Drilling and completion costs required to develop a shale oil play will typically amount to $50,000-$75,000 per flowing barrel. This relatively high cost arises from the steep first year decline rate of 70 percent - 90 percent for the wells.
Nevertheless, a break-even oil price of $72-$80/barrel suggests that most shale oil plays are profitable at current oil price levels. There are large uncertainties about the size of US shale oil resources with estimates ranging between 800 billion barrels to 1.5 trillion barrels and spread all over the United States.
Although no serious attempts have been made yet to analyze its size, it seems that even if the in-place volumes are large, reserves will not be as high due to very low recovery factors, presently in the range of 1 percent to 10 percent with few exceptions. It is one thing having huge resources of shale oil in-place and quite another turning them into a sizeable production capacity.
According to the US Energy Information Administration's (EIA's) 2012 Energy Outlook, the unproved technically recoverable shale and tight oil resources in the US were estimated in 2010 at 33 billion barrels (bb), with recoverable shale gas resources about 480 trillion cubic feet (tcf). For the latter, it is worth mentioning that this level is almost half that reported (827 tcf) a year earlier.

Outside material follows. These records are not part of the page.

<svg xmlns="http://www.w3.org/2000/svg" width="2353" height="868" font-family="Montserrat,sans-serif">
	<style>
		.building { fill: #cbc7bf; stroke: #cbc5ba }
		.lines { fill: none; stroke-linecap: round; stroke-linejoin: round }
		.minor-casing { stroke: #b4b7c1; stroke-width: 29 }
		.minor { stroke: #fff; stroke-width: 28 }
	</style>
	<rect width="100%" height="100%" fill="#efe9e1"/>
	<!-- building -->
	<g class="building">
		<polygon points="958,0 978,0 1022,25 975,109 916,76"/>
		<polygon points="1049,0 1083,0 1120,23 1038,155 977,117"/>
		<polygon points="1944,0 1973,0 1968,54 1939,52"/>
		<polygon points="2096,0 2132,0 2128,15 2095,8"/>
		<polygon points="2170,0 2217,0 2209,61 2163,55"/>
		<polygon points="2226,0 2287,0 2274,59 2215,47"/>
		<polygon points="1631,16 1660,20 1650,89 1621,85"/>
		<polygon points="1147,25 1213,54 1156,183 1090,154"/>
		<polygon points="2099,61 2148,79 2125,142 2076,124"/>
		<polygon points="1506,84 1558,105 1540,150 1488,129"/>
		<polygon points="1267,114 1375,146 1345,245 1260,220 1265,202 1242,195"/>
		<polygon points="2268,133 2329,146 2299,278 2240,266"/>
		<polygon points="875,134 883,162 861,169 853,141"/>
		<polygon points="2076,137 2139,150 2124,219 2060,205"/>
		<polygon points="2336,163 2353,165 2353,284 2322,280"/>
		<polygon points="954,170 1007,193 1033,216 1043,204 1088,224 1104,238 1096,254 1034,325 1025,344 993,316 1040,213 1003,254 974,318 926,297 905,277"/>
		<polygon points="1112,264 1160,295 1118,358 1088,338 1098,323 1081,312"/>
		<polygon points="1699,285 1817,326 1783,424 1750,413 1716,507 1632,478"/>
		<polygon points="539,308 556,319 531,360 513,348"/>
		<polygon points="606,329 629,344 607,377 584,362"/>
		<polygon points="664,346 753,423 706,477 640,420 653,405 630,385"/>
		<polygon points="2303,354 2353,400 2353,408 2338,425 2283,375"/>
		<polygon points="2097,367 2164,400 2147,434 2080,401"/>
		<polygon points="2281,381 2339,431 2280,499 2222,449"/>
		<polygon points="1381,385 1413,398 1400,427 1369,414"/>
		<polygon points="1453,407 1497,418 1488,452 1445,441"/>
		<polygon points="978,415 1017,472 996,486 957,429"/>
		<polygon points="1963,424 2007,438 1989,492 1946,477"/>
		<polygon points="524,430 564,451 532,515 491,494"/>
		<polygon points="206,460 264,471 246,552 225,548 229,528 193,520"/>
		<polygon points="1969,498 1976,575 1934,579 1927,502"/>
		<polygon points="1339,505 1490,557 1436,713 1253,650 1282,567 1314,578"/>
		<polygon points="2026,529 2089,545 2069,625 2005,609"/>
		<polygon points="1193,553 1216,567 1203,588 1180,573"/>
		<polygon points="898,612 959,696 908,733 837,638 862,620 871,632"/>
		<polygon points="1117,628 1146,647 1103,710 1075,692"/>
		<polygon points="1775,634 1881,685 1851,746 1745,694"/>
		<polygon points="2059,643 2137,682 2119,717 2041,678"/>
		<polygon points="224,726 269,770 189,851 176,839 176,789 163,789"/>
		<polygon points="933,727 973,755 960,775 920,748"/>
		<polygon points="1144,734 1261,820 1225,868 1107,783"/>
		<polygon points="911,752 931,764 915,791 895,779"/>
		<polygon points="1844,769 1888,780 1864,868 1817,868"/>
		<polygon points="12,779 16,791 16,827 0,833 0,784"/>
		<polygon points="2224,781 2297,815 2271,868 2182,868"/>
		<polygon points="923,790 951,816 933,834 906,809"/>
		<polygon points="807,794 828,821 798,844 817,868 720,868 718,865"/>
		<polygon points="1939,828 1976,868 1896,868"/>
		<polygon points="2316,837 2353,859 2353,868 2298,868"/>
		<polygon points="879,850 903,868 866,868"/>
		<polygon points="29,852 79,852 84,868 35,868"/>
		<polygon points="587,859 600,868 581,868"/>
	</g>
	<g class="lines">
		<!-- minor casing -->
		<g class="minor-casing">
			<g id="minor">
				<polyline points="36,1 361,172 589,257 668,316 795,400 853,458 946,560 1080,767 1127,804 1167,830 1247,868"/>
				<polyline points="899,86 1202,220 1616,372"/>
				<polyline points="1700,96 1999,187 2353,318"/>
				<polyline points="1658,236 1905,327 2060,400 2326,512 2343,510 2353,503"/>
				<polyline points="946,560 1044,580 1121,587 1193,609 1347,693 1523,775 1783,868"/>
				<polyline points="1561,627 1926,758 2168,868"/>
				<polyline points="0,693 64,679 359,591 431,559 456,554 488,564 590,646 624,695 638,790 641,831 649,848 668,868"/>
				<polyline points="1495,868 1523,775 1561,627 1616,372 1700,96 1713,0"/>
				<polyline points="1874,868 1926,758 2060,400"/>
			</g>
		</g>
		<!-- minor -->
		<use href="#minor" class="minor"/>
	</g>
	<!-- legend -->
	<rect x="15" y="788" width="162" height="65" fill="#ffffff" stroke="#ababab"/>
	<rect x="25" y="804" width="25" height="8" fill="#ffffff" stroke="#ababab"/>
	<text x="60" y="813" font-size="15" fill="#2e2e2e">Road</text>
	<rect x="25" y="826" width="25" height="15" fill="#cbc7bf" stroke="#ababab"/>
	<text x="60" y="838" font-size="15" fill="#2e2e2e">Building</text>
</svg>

It is a further indication of the large uncertainties still associated with recoverable resource estimates.
US oil production is projected to increase from 6.41 mbd in 2012 to a projected 7.50 mbd in 2019. The growth results largely from a significant increase in onshore crude oil production, particularly from shale and other tight formations.
After about 2020, production begins declining gradually to 6.1 mbd by 2035 through to 2040 as producers develop sweet spots first and then move to less productive or less profitable drilling areas.
Oil imports are projected to decline from 65 percent of consumption in 2012 to 60 percent by 2019 before they resume their rise reaching 68 percent by 2035. This means that there is neither a chance for the United States ever to become self-sufficient in oil nor to overtake either Saudi Arabia or Russia in oil production. The fall of imports since 2009 reflected two things: a decline in domestic demand in the wake of the 2008-09 global financial crisis and increasing shale oil production.
The IEA said it saw US oil production rising to 10 mbd by 2015 and 11.1 mbd in 2020 before slipping to 9.2 mbd by 2035. Saudi Arabian oil output would be 10.9 mbd by 2015, the IEA said, 10.6 mbd in 2020 but would rise to 12.3 mbd by 2035.
Russian oil output, which over the past decade has been steadily above Saudi Arabia, is projected to stay flat at over 10 mbd until 2020, when it will start to decline to reach just above 9 mbd by 2035.
Allowing for the slow shale oil production and the steep depletion in US conventional oil production ranging from 3 percent-5 percent per annum, the projected US oil production by 2020 would amount to no more than 7.40 mbd, far less than the IEA projection of 11.10 mbd and far below the projected production of Saudi Arabia and Russia at 10.60 mbd and 10 mbd respectively.
Moreover, that level of shale oil production is probably sustainable for a couple of years because of the early peak and steep first year decline in shale production rates from new wells estimated between 70 percent and 90 percent.